━━━ Excerpt

It is argued that PWPs are required as a transitional short- to medium-term strategy, pending increased labour demand as a result of economic growth, and by implication that participation in the PWP will enhance labour quality such that it will be able to access the future skilled work opportunities arising from economic growth. In line with this analysis, the proposed EPWP is similar to the PWP concept outlined in the 2001 WDR, representing a response to transient, acute unemployment. However, in the context of sustained unemployment which is chronic and mass, rather than cyclical or acute, it is not apparent that this prescription is appropriate. Given the structural nature of the South African unemployment problem outlined above, and the acute characteristics of the policy response, which is most frequently used in situations of transient employment crisis, the paper raises the question of a possible mismatch between the nature of the labour market problem, and the characteristics of the policy response. Given this asymmetry between the chronic problem and the acute response, the international literature suggests that the public works concept adopted in South Africa is unlikely, by virtue of its design, to have a significant impact on poverty, unemployment or by extension, growth. Both recent survey data and a SAM model of the South African economy are interrogated in this paper in order to ascertain whether this concern regarding a mismatch between the problem and the policy response is valid.

━━━━━━
━━━ Record extracts

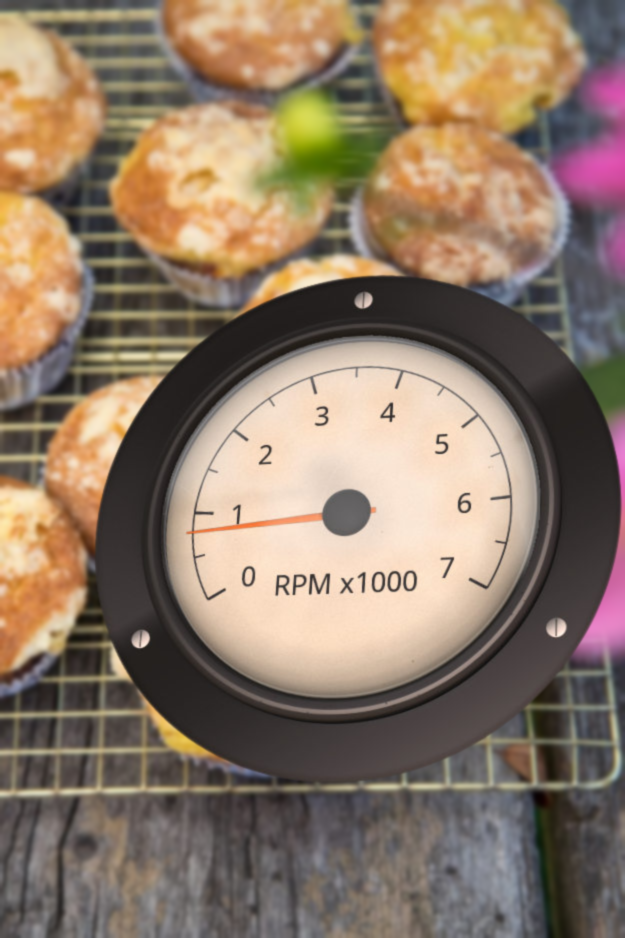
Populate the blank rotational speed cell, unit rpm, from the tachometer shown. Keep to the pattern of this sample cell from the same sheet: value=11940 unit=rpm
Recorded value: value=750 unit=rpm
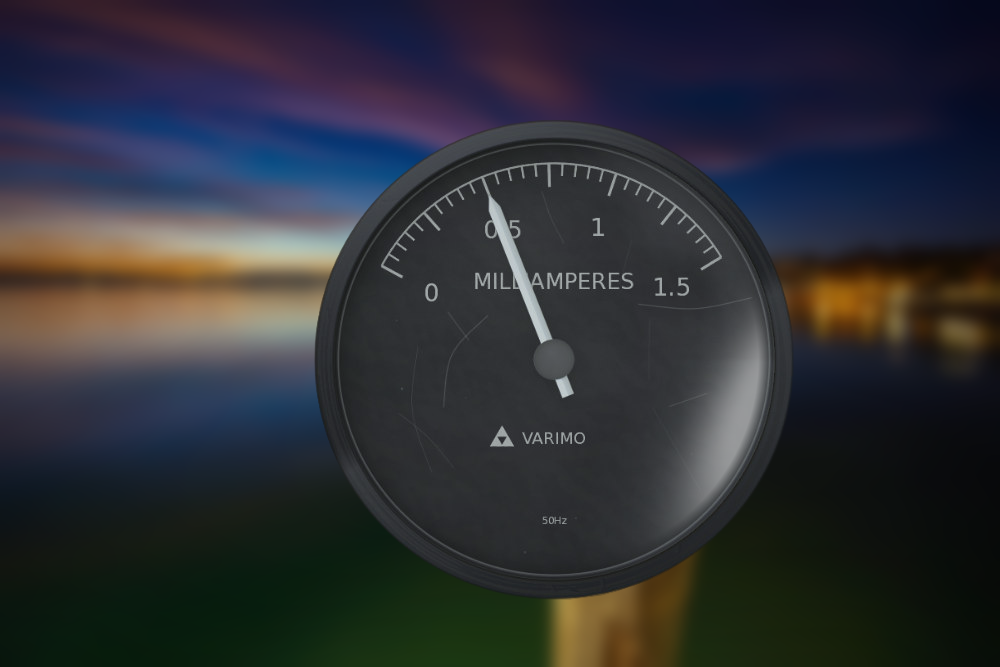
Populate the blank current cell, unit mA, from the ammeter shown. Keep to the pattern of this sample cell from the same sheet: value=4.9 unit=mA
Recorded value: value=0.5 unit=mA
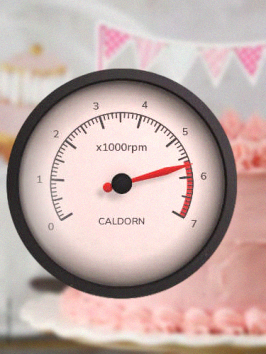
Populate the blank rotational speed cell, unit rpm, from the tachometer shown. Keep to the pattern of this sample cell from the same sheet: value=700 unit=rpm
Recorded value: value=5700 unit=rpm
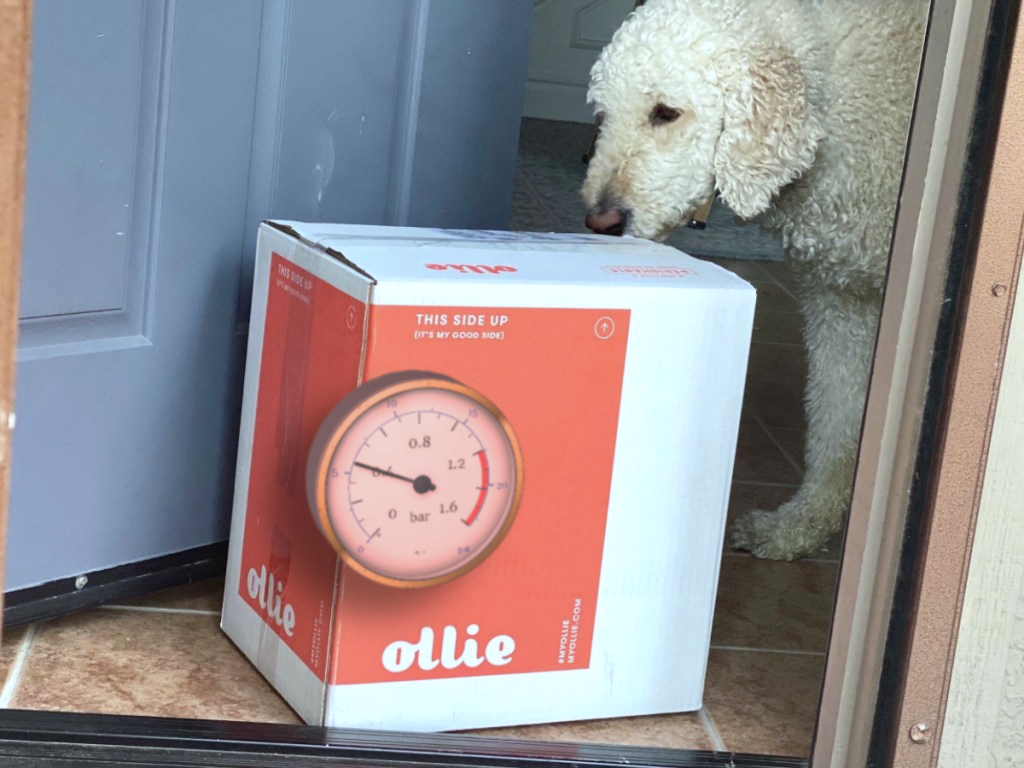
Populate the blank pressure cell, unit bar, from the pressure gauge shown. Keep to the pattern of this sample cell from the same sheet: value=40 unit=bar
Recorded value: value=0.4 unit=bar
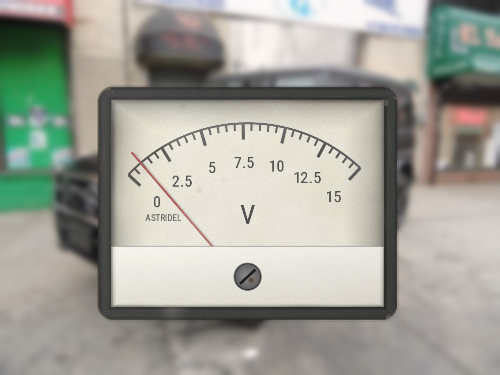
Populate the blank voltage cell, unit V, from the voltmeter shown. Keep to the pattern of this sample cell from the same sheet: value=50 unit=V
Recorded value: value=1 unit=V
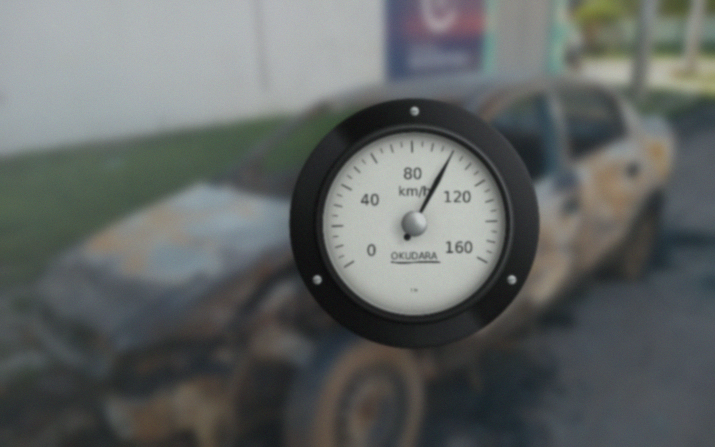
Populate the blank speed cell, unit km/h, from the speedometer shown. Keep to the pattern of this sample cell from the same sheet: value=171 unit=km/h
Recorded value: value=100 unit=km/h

━━━━━━
━━━ Record extracts

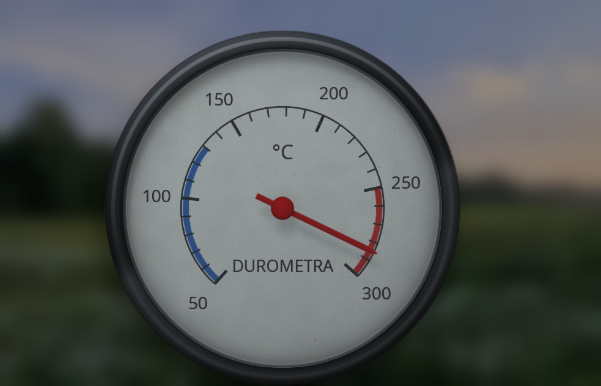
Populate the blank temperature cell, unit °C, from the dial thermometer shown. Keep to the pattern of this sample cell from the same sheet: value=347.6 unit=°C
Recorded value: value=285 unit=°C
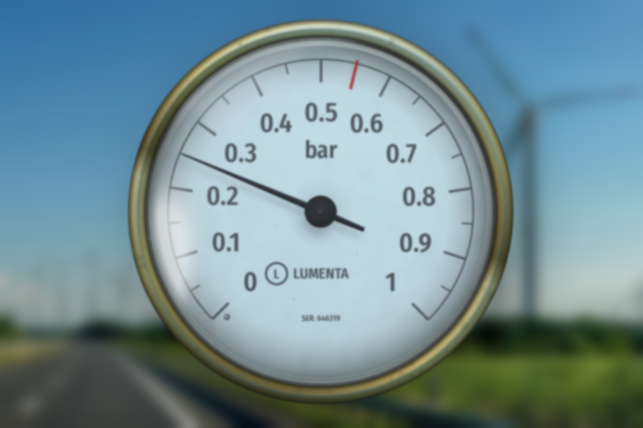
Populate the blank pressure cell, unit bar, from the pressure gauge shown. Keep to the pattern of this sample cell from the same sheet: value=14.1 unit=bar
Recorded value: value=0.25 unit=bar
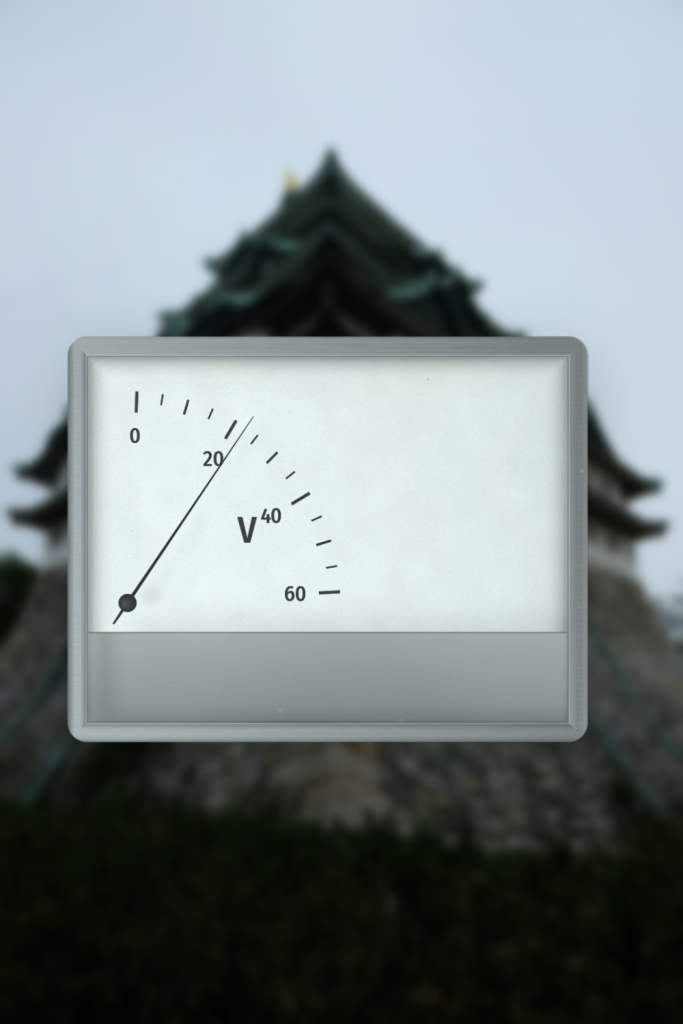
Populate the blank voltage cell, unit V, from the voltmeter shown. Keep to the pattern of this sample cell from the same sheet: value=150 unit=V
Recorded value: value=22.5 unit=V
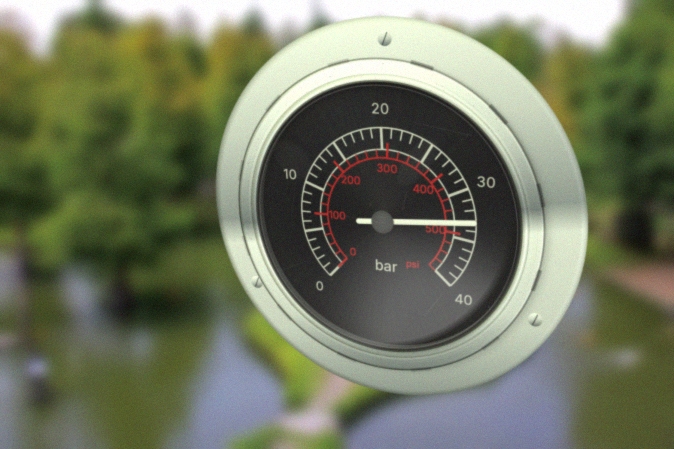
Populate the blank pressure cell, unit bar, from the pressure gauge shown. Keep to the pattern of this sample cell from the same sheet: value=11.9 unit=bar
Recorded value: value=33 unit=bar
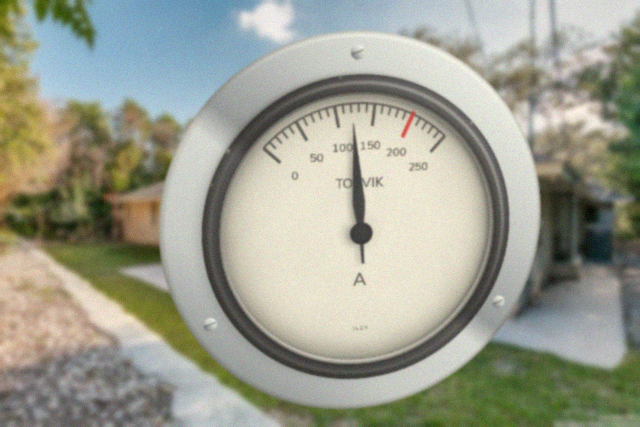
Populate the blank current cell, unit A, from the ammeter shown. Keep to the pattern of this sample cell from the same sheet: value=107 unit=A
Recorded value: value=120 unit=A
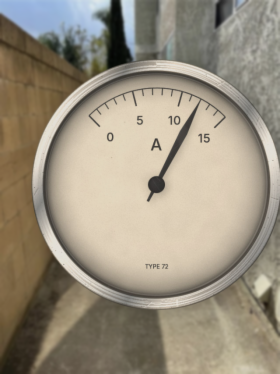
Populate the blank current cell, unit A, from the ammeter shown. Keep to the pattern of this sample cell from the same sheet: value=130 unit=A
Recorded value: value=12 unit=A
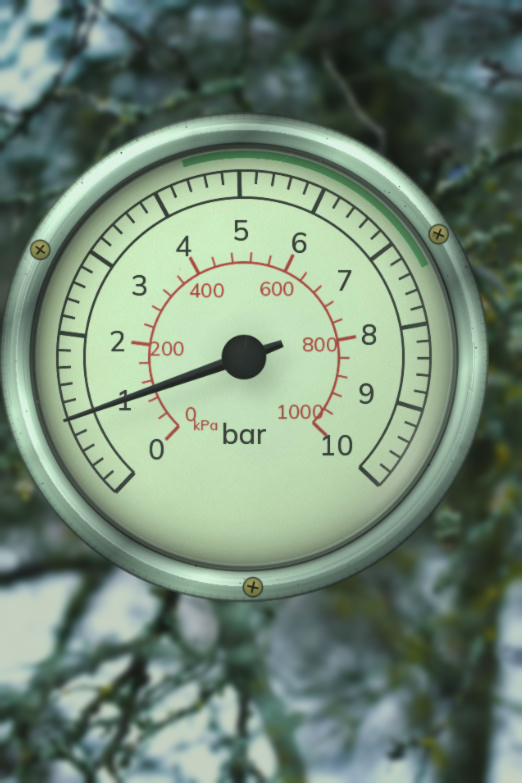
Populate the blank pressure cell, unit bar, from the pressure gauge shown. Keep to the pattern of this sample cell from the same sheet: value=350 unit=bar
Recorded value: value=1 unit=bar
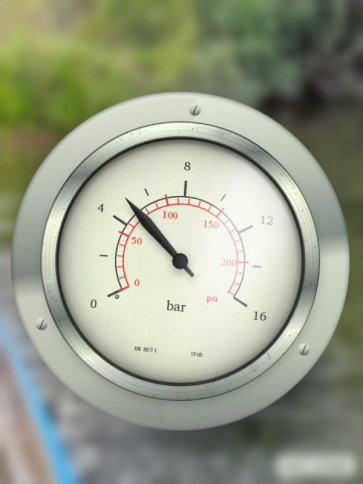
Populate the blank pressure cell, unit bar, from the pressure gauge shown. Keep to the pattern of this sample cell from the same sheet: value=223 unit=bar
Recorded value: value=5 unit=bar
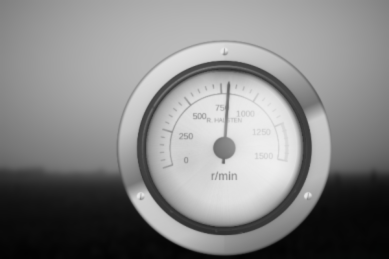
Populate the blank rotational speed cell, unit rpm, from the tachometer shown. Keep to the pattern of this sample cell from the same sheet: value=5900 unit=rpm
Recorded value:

━━━━━━

Assigned task: Please pick up the excerpt on South African public works programs and unemployment, and continue it after its last sentence.

Reply to the exercise:
4. Methodology
This paper draws on survey and budget data from the Gundo Lashu Public Works programme in the Limpopo province. The programme has been chosen as it has similar characteristics to the national EPWP launched in September 2004, for which it is a model. Both programmes use the terms and conditions set out in the Special Public Works Programme Code of Good Conduct to govern targeting, remuneration and employment, (Department of Labour 2002a and 2002b) and so data from this programme is likely to offer insights into the probable performance of the EPWP. The microeconomic analysis is based on a random one stage survey administered to 263 households with either current or former PWP employees, drawn from two clusters within the District of Capricorn (Mankweng and Sekhukhune), while the SAM draws on budgetary information derived from the same programme. In both cases the data was gathered in collaboration with the Limpopo Roads Authority.
While there is an extensive literature on the impact of infrastructure on development, (see for example Gannon and Liu, 1997), and the impact of infrastructure on income distribution (Calderon and Chong, 2004), the macro analysis abstracts out the impact of infrastructure created through the PWP, excluding any modelling of the impact of the infrastructure itself. The reason for this exclusion is that under the provisions of the national EPWP, new funds are not being allocated to infrastructure provision, rather the factor intensity of existing budgetary allocations is being shifted. The infrastructure produced through the EPWP would have been constructed in the absence of the EPWP, but using capital rather than labour intensive methods. Hence the impact of the EPWP is exclusively the impact of shifting the factor intensity of the production of any given asset.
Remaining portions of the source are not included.